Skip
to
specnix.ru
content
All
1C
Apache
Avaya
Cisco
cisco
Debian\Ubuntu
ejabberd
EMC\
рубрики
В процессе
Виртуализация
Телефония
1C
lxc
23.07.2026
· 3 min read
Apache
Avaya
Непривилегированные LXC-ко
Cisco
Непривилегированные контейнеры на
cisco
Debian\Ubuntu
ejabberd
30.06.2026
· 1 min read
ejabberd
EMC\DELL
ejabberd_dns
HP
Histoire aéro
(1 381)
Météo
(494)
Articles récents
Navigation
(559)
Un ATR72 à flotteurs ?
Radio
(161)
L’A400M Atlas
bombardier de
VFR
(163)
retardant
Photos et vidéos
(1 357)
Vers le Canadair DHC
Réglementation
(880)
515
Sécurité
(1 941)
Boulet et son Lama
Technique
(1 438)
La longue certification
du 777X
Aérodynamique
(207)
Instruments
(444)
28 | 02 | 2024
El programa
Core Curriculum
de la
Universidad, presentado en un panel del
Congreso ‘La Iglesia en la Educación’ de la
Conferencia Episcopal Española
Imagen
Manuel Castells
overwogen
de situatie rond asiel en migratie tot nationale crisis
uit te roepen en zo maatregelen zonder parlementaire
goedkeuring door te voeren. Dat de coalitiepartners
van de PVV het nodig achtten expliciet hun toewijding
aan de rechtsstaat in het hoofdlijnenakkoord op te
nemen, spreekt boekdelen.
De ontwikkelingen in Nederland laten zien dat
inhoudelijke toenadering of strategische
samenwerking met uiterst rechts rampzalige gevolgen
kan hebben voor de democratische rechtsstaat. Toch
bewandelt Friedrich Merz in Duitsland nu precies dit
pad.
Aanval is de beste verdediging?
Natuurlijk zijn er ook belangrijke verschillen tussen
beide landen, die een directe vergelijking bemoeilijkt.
- - - - -
Print the data above exactly as it reads.

Skip
to
specnix.ru
content
All
1C
Apache
Avaya
Cisco
cisco
Debian\Ubuntu
ejabberd
EMC\
рубрики
В процессе
Виртуализация
Телефония
1C
lxc
23.07.2026
· 3 min read
Apache
Avaya
Непривилегированные LXC-ко
Cisco
Непривилегированные контейнеры на
cisco
Debian\Ubuntu
ejabberd
30.06.2026
· 1 min read
ejabberd
EMC\DELL
ejabberd_dns
HP
Histoire aéro
(1 381)
Météo
(494)
Articles récents
Navigation
(559)
Un ATR72 à flotteurs ?
Radio
(161)
L’A400M Atlas
bombardier de
VFR
(163)
retardant
Photos et vidéos
(1 357)
Vers le Canadair DHC
Réglementation
(880)
515
Sécurité
(1 941)
Boulet et son Lama
Technique
(1 438)
La longue certification
du 777X
Aérodynamique
(207)
Instruments
(444)
28 | 02 | 2024
El programa
Core Curriculum
de la
Universidad, presentado en un panel del
Congreso ‘La Iglesia en la Educación’ de la
Conferencia Episcopal Española
Imagen
Manuel Castells
overwogen
de situatie rond asiel en migratie tot nationale crisis
uit te roepen en zo maatregelen zonder parlementaire
goedkeuring door te voeren. Dat de coalitiepartners
van de PVV het nodig achtten expliciet hun toewijding
aan de rechtsstaat in het hoofdlijnenakkoord op te
nemen, spreekt boekdelen.
De ontwikkelingen in Nederland laten zien dat
inhoudelijke toenadering of strategische
samenwerking met uiterst rechts rampzalige gevolgen
kan hebben voor de democratische rechtsstaat. Toch
bewandelt Friedrich Merz in Duitsland nu precies dit
pad.
Aanval is de beste verdediging?
Natuurlijk zijn er ook belangrijke verschillen tussen
beide landen, die een directe vergelijking bemoeilijkt.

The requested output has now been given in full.